I remembered what it felt like to be where she was. Not the same circumstances, but the same fear, the bone-deep certainty that safety was temporary, that someone would come to collect what they owned. The difference was that I'd found four men willing to burn the galaxy to prove that fear wrong.

She nodded.

A communications alert pinged in my ear.

"Kira, we need you on the bridge," Torvyn said. His tone was clipped.

That wasn't a good sign.

Torvyn was always wound tight, but calm under pressure. A lifetime of fighting enemies ten times your size would do that. He didn't give in to anxiety, the kind that would have crippled me in a previous life. So the fact that I could feel urgency in his voice, and through the Tether, set my nerves on edge.

I stood, rehung Alicia's chart at the foot of her bed, and exited the medical bay.

The bridge doors whooshed open, and I stepped inside.

Torvyn stood rigid at the central console, jaw tight, knuckles white against the edge of the display. Lyrin ran probability algorithms, his usual commentary notably absent. Kaedren checked weapons systems even though we weren't under immediate attack; his movements were efficient but tense. Vaelix muttered about code structures and tracking protocols, his analytical mind already dissecting whatever they were looking at.

Two months of rescues, disrupted convoys, and small victories had almost made me believe we could keep winning.

I'd gone from having no one to having four dangerous, brilliant men who treated me like I mattered.
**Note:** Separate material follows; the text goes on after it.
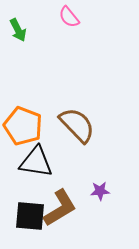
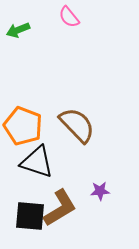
green arrow: rotated 95 degrees clockwise
black triangle: moved 1 px right; rotated 9 degrees clockwise
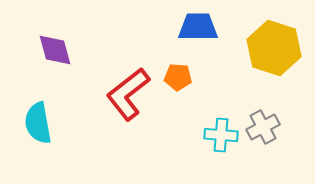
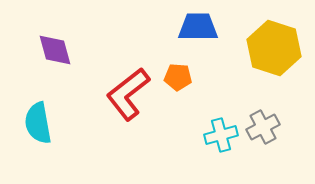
cyan cross: rotated 20 degrees counterclockwise
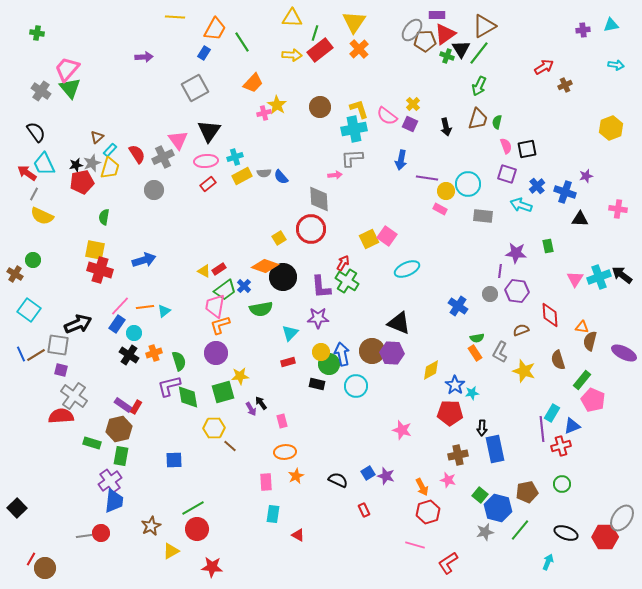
I'd sent the corporate bastard who owned my life running for cover and made him pay me what I was worth in the process.

Life was good.

I should have known better.

Their voices were low and sharp, clipped exchanges cutting through the bridge's usual ambient hum.

I felt it before I fully understood it, the edges of their emotions through the Tether. Dread. Anger. Something that felt like guilt. But the full weight of it was muted, carefully contained.

They were shielding themselves from me.

A prickle of unease crawled down my spine.

"Hey, boys," I said lightly. "What's going on?"